June 7, 2011: Adrift at sea
Associated Press

Word leaks out that Gingrich is on a cruise ship between Greece and Turkey. Politico’s Ben Smith emails Gingrich’s spokesman for comment and get this is in reply: “αριθ. Σχ?λιο,” which is apparently Greek for “no comment.”

Nov. 19, 2011: ‘Get rid of the unionized janitors’
Associated Press

During a campaign event at Harvard, Gingrich proposes that poor kids should develop a work ethic by working part-time at their schools as janitors. “Most of these schools ought to get rid of the unionized janitors, have one master janitor and pay local students to take care of the school.”

December 1, 2011: Oozing confidence
Associated Press

Gingrich tells ABC Jack Tapper that he will not respond to negative attacks from Romney and others because “they are not going to be the nominee. "I’m going to be the nominee.” He vows to stay substantive and focus on Obama.

Dec. 12, 2011: A friendly Lincoln-Douglas debate with Jon Huntsman Jr.
Associated Press

Newt and rival GOP candidate Huntsman do the whole Lincoln-Douglas debate thing in New Hampshire, where the candidates can expound without any time constraints on their answers. Ultimately, they spend 90 minutes discussing foreign policy and national security. The Los Angeles Times reported, “The candidates kept the conversation very friendly, noting often the areas where they agreed while shying away from discussing their disagreements.”

Jan. 7, 2012: Ron Paul lays into Gingrich during debate
Associated Press

During a Republican presidential debate in New Hampshire, Ron Paul acores some serious points against Gingrich over the issue of military service. “Paul has been attacking Gingrich for not serving in the military while supporting potential military action in places like Iran,” Talking Points Memo reported. “Gingrich responded that he wasn’t able to be drafted because he was married with a child. However, Paul had a ready answer to that. … ‘When I was drafted, I was married and had two kids. And I went.’”

January 12, 2012: No More Nice Guy
Associated Press

Two weeks after leading the Iowa polls, Gingrich falls to fourth place under a barrage of Super PAC ads from Romney supporters highlight his less-than-conservative moments. He is now finished turning the other cheek and vows to hammer Romney in New Hampshire.

January 19, 2012: The Ex-Wife Strikes Back
Associated Press

Gingrich’s bitter second wife records an interview with ABC, released on the night of the South Carolina debate, in which she accuses him of having pressed her for an “open marriage” when his affair with his current wife, Calista, came to light. CNN’s John King presses Gingrich on the question, and he fires back and wins over the crowd.

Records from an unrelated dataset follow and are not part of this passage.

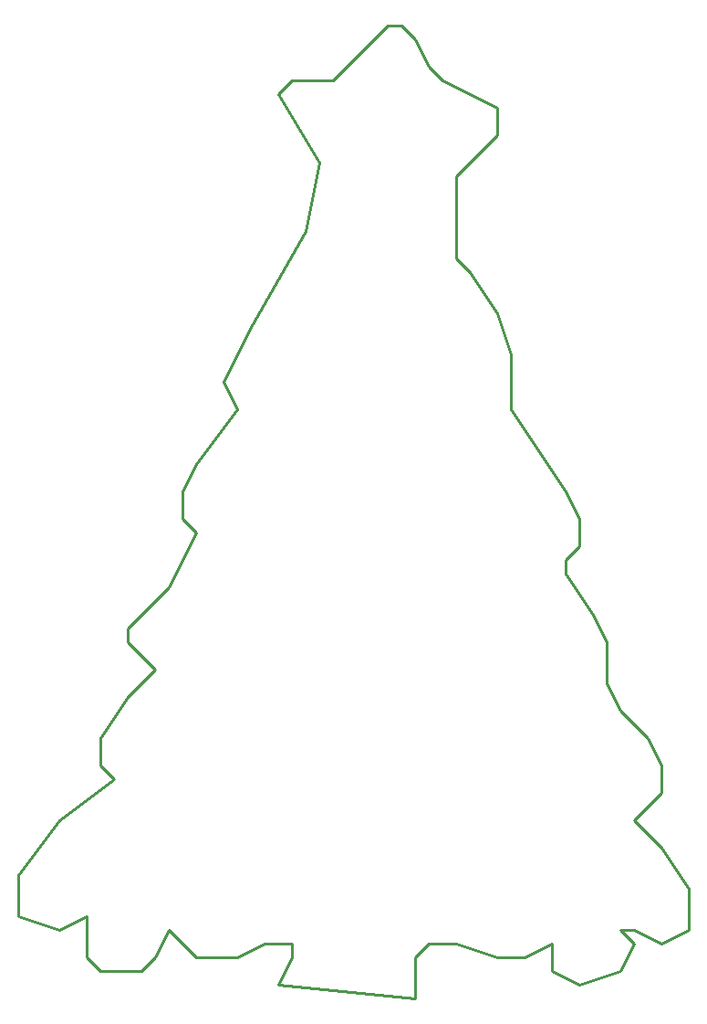
<source format=gbr>
G04 EAGLE Gerber RS-274X export*
G75*
%MOMM*%
%FSLAX34Y34*%
%LPD*%
%IN*%
%IPPOS*%
%AMOC8*
5,1,8,0,0,1.08239X$1,22.5*%
G01*
%ADD10C,0.254000*%


D10*
X152400Y127000D02*
X190500Y114300D01*
X215900Y127000D01*
X215900Y88900D01*
X228600Y76200D01*
X266700Y76200D01*
X279400Y88900D01*
X292100Y114300D01*
X317500Y88900D01*
X355600Y88900D01*
X381000Y101600D01*
X406400Y101600D01*
X406400Y88900D01*
X393700Y63500D01*
X520700Y50800D01*
X520700Y88900D01*
X533400Y101600D01*
X558800Y101600D01*
X596900Y88900D01*
X622300Y88900D01*
X647700Y101600D01*
X647700Y76200D01*
X673100Y63500D01*
X711200Y76200D01*
X723900Y101600D01*
X711200Y114300D01*
X723900Y114300D01*
X749300Y101600D01*
X774700Y114300D01*
X774700Y152400D01*
X749300Y190500D01*
X723900Y215900D01*
X749300Y241300D01*
X749300Y266700D01*
X736600Y292100D01*
X711200Y317500D01*
X698500Y342900D01*
X698500Y381000D01*
X685800Y406400D01*
X660400Y444500D01*
X660400Y457200D01*
X673100Y469900D01*
X673100Y495300D01*
X660400Y520700D01*
X609600Y596900D01*
X609600Y647700D01*
X596900Y685800D01*
X571500Y723900D01*
X558800Y736600D01*
X558800Y812800D01*
X596900Y850900D01*
X596900Y876300D01*
X546100Y901700D01*
X533400Y914400D01*
X520700Y939800D01*
X508000Y952500D01*
X495300Y952500D01*
X444500Y901700D01*
X406400Y901700D01*
X393700Y889000D01*
X431800Y825500D01*
X419100Y762000D01*
X368300Y673100D01*
X342900Y622300D01*
X355600Y596900D01*
X317500Y546100D01*
X304800Y520700D01*
X304800Y495300D01*
X317500Y482600D01*
X292100Y431800D01*
X254000Y393700D01*
X254000Y381000D01*
X279400Y355600D01*
X254000Y330200D01*
X228600Y292100D01*
X228600Y266700D01*
X241300Y254000D01*
X190500Y215900D01*
X152400Y165100D01*
X152400Y127000D01*
M02*

</source>
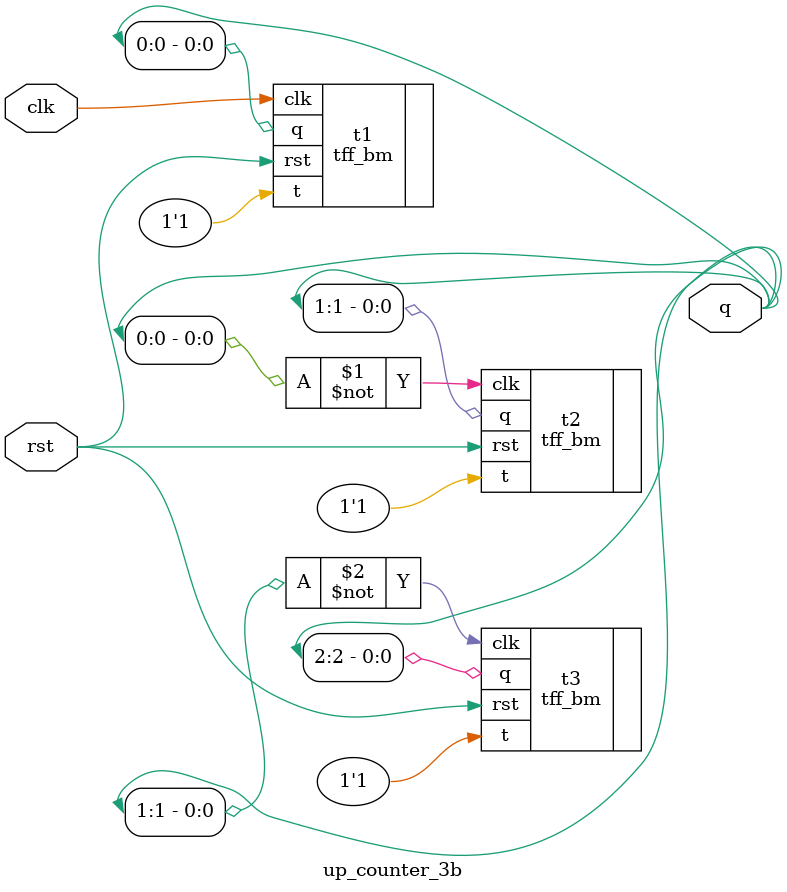
<source format=v>
module up_counter_3b (output [2:0]q,input clk,rst);
	tff_bm t1 (.q(q[0]),.rst(rst),.clk(clk),.t(1'b1));
	tff_bm t2 (.q(q[1]),.rst(rst),.clk(~q[0]),.t(1'b1));
	tff_bm t3 (.q(q[2]),.rst(rst),.clk(~q[1]),.t(1'b1));
endmodule 
</source>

March 6: Gingrich wins Georgia
Associated Press

On Super Tuesday, Newt bests Mitt Romney, 47-26, to win the Republican primary in his home state of Georgia. Coupled with his Jan. 21 win in South Carolina, Georgia represents Gingrich’s second win of the primary season — and In time, it will prove to be his final victory.

March 28: Super PAC sugar daddy withdraws support
Associated Press

Sheldon Adelson, the billionaire casino magnate whose family poured more than $16 million into the Gingrich-friendly super PAC Winning Our Future, has finally had enough of Newt’s lackluster performances in presidential primaries. “Adelson spoke informally to a small group yesterday at his hotel and casino, The Venetian,” New York Magazine reported. “(He) said he believes Gingrich is ‘at the end of his line’ with respect to his chances of winning the GOP nomination.”